We have examined the Plan and the originals or photostatic or certified
copies of such records of the Corporation, including its Restated Articles of
Incorporation and bylaws, certificates of officers of the Corporation and of
public officials and such other documents as we have deemed relevant and
necessary as the basis for the opinion set forth below. In such examination,
we have assumed the genuineness of all signatures, the authenticity of all
documents submitted to us as originals, the conformity to original documents of
all documents submitted to us as photostatic or certified copies and the
authenticity of the originals of such copies. We have also made inquiries of
officers and employees of the Corporation and of such others as deemed
necessary for purposes of this opinion.
While we have reviewed the California General Corporation Law, we call
your attention to the fact that our firm only requires lawyers to be qualified
to practice law in the State of Illinois and, in rendering the following
opinions, we assume such statute will be construed and interpreted in a fashion
comparable to that of the Illinois Business Corporation Act.

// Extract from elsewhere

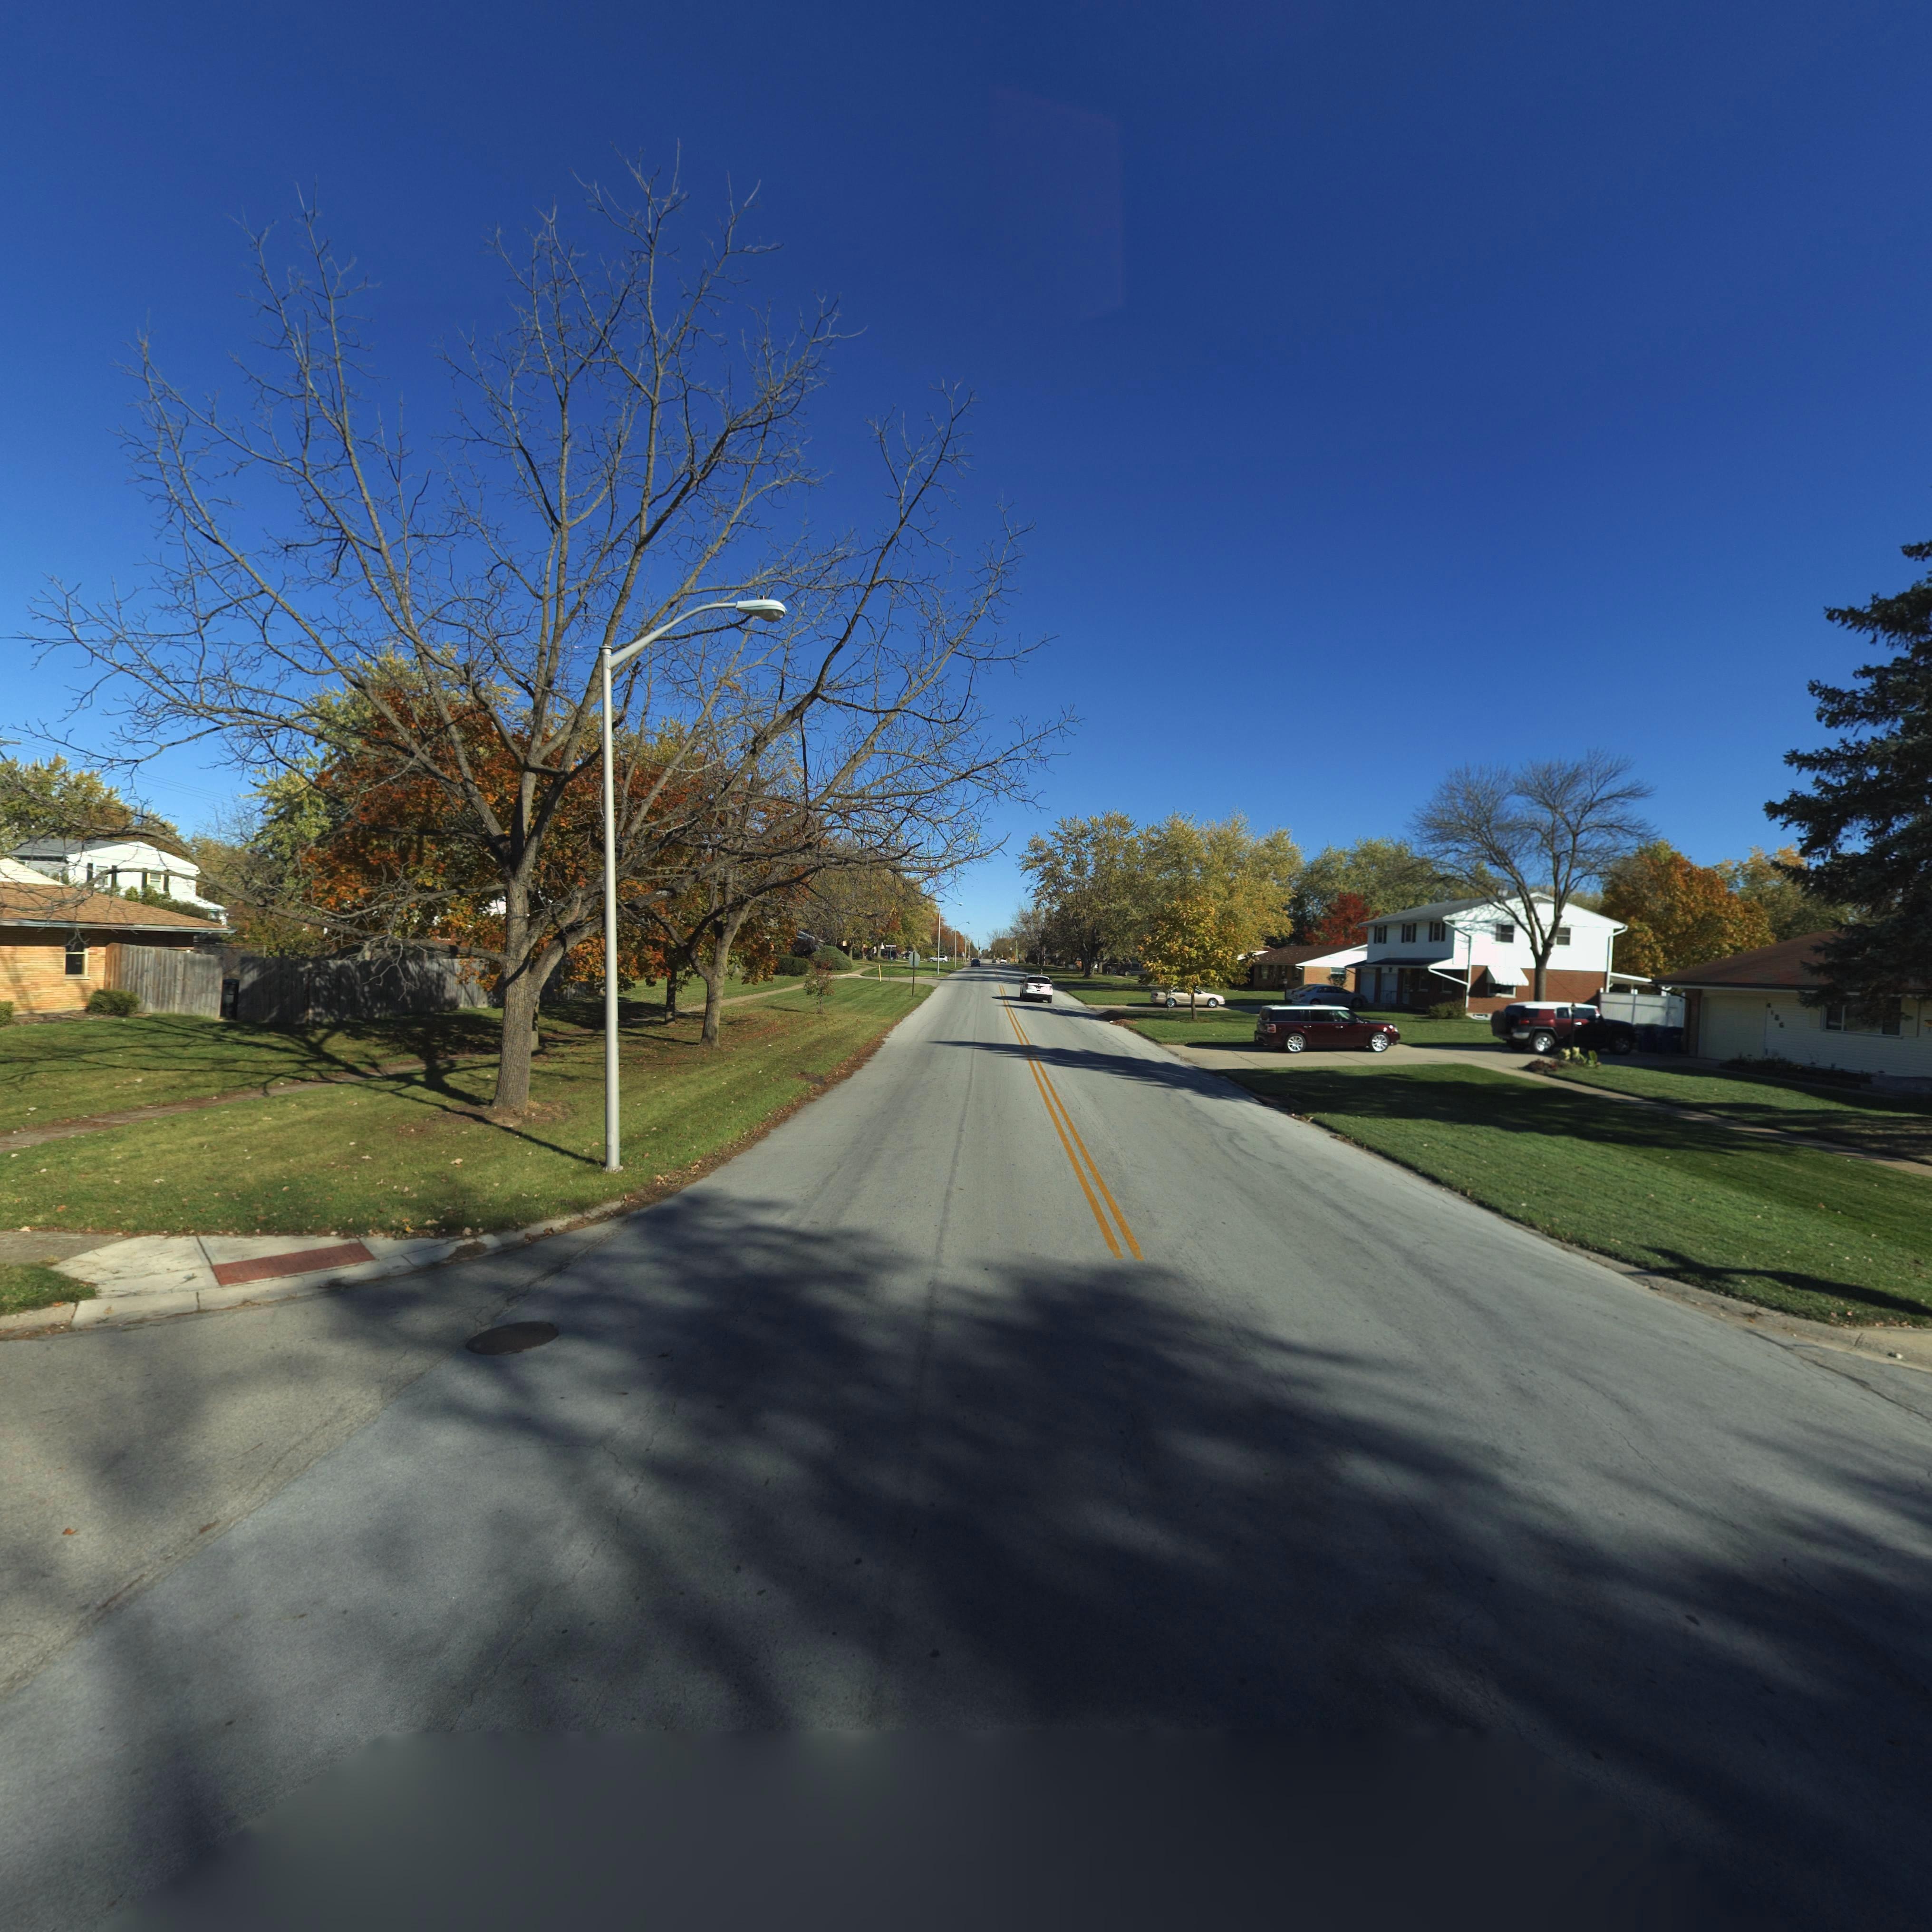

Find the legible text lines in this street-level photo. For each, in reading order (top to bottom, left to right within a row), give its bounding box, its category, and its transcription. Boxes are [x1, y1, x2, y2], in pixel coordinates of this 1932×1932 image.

Based upon such examination and inquiries and subject to the assumptions
stated, we are of the opinion that the Securities are legally issued, fully
paid and nonassessable.
We consent to the filing of this opinion as Exhibit 5.1 to the Registration
Statement.
Very truly yours,
BARACK, FERRAZZANO, KIRSCHBAUM & PERLMAN
<PAGE>
EXHIBIT 23.1
Meredith Cardozo
Certifies Public Accountants
Independent Auditors' Consent
We Consent to the incorporation by reference in the Registration Statement on
Form S-8 filed with the SEC by Logic Devices Incorporated (the "Company") on
July 6, 1995, of our report, dated February 15, 1995, relating to the
consolidated balance sheets of the Company as of December 31, 1994 and 1993,
and the related consolidated statements of income, shareholders' equity and
cash flows and related schedules for each of the year in the three-year
period ended December 31, 1994, which report appears in the December 31, 1994,
Annual Report on Form 10-K of the Company.